In many settings, households headed by women tend to have lower incomes thus making it more difficult for them to afford essential medicines for themselves and their families. The low social status of women in some countries limits their access to economic resources and basic education and thus their ability to make decisions related to their health. In some countries cultural rather than economic reasons can reduce the access of women and girls to essential treatments.


The World Health Organisation and Health Action International collect data for global and regional monitoring. Additional data to measure country pharmaceutical situations are collected by WHO in association with Harvard Medical School and Harvard Pilgrim Health.

As of the end 2009, data are still being provided to the MDG database. When they are, the methods for aggregating by region and globally will be described in the online metadata.




HEALTH ACTION INTERNATIONAL (Website). Global. Medicine Prices. Amsterdam. Available from www.haiweb.org/medicineprices.

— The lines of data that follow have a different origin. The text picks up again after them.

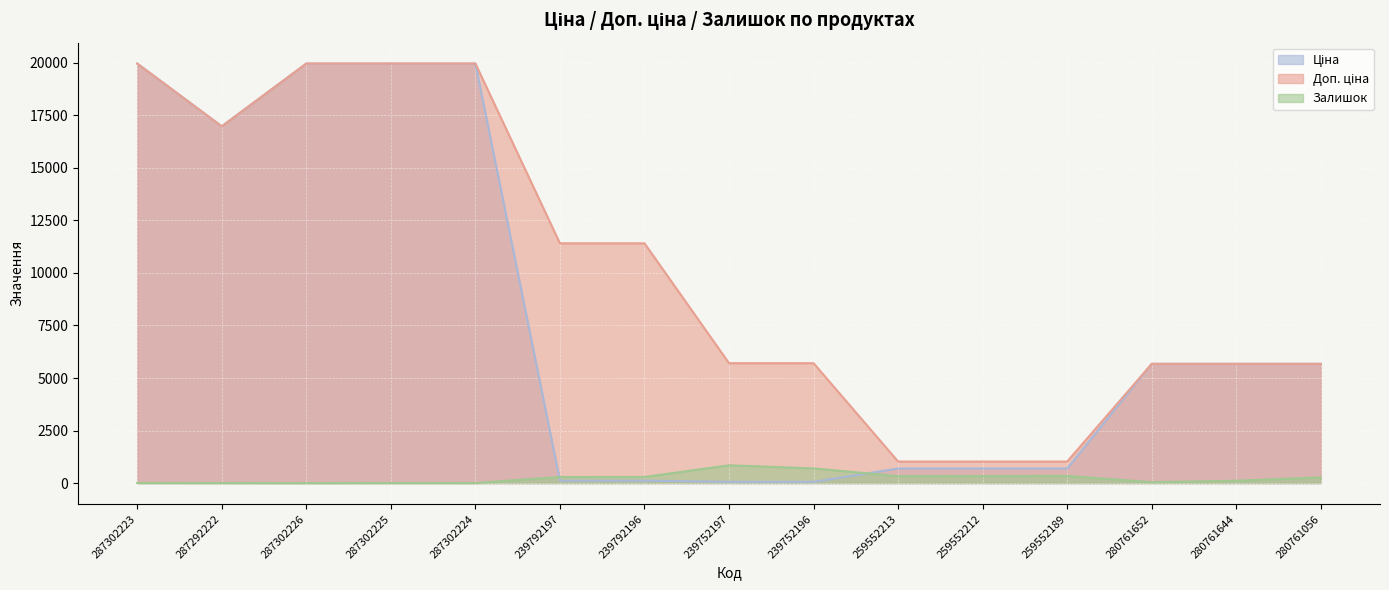

What is the difference between the Доп. ціна values at 280761644 and 239752196?

31.2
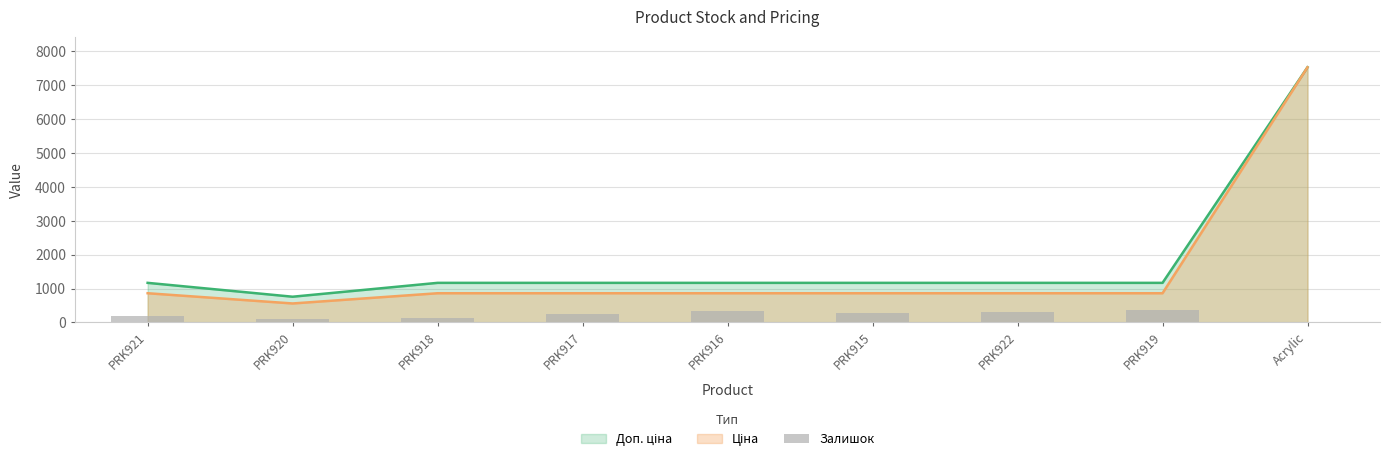

Reading left to right, extract all data points from this chart.

177	114	140	258	352	269	323	362	11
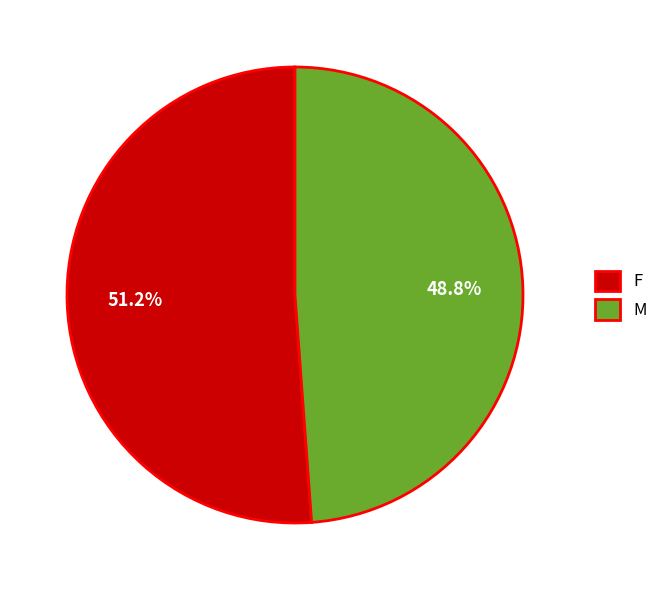

Do M and F together represent more than half of the pie?

Yes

THE LANCET (2009, 373: 240-49) Medicine prices, availability, and affordability in 36 developing and middle-income countries: a secondary analysis (by Cameron A, Ewen M, Ross-Degnan D, Ball D, Laing R.), London. Available from www.thelancet.com/journals/lancet/article/PIIS0140-6736(08)61762-6/abstract.

UNITED NATIONS (2009) MDG Gap Task Force Report: Strengthening the Global Partnership for Development in a Time of Crisis. New York. Available from www.un.org/millenniumgoals/pdf/MDG_Gap_%20Task_Force_%20Report_2009.pdf.

UNITED NATIONS (2008) MDG Gap Task Force Report: Delivering on the Global Partnership for Achieving the Millennium Development Goals. New York. Available from www.un.org/esa/policy/mdggap/.

WORLD HEALTH ORGANIZATION, HEALTH ACTION INTERNATIONAL (2008). Measuring medicine prices, availability, affordability and price components, 2nd edition. Geneva. Available from www.haiweb.org/medicineprices/manual/documents.html.

WORLD HEALTH ORGANIZATION, HARVARD MEDICAL SCHOOL AND HARVARD PILGRIM HEALTH (2006) Using Indicators to Measure Country Pharmaceutical Situations: Fact Book on WHO Level I and Level II Monitoring Indicators. Geneva. Available from http://apps.who.int/medicinedocs/index/assoc/s14101e/s14101e.pdf.

WORLD HEALTH ORGANIZATION (2007). WHO operational package for monitoring and assessing country pharmaceutical situations: Guide for coordinators and data collectors. Geneva. Available from www.who.int/medicines/publications/WHO_TCM_2007.2.pdf.

WORLD HEALTH ORGANIZATION (2009). WHO Model List of Essential Medicines 16th List, Unedited version. Geneva. Available from www.who.int/selection_medicines/committees/expert/17/WEB_unedited_16th_LIST.pdf.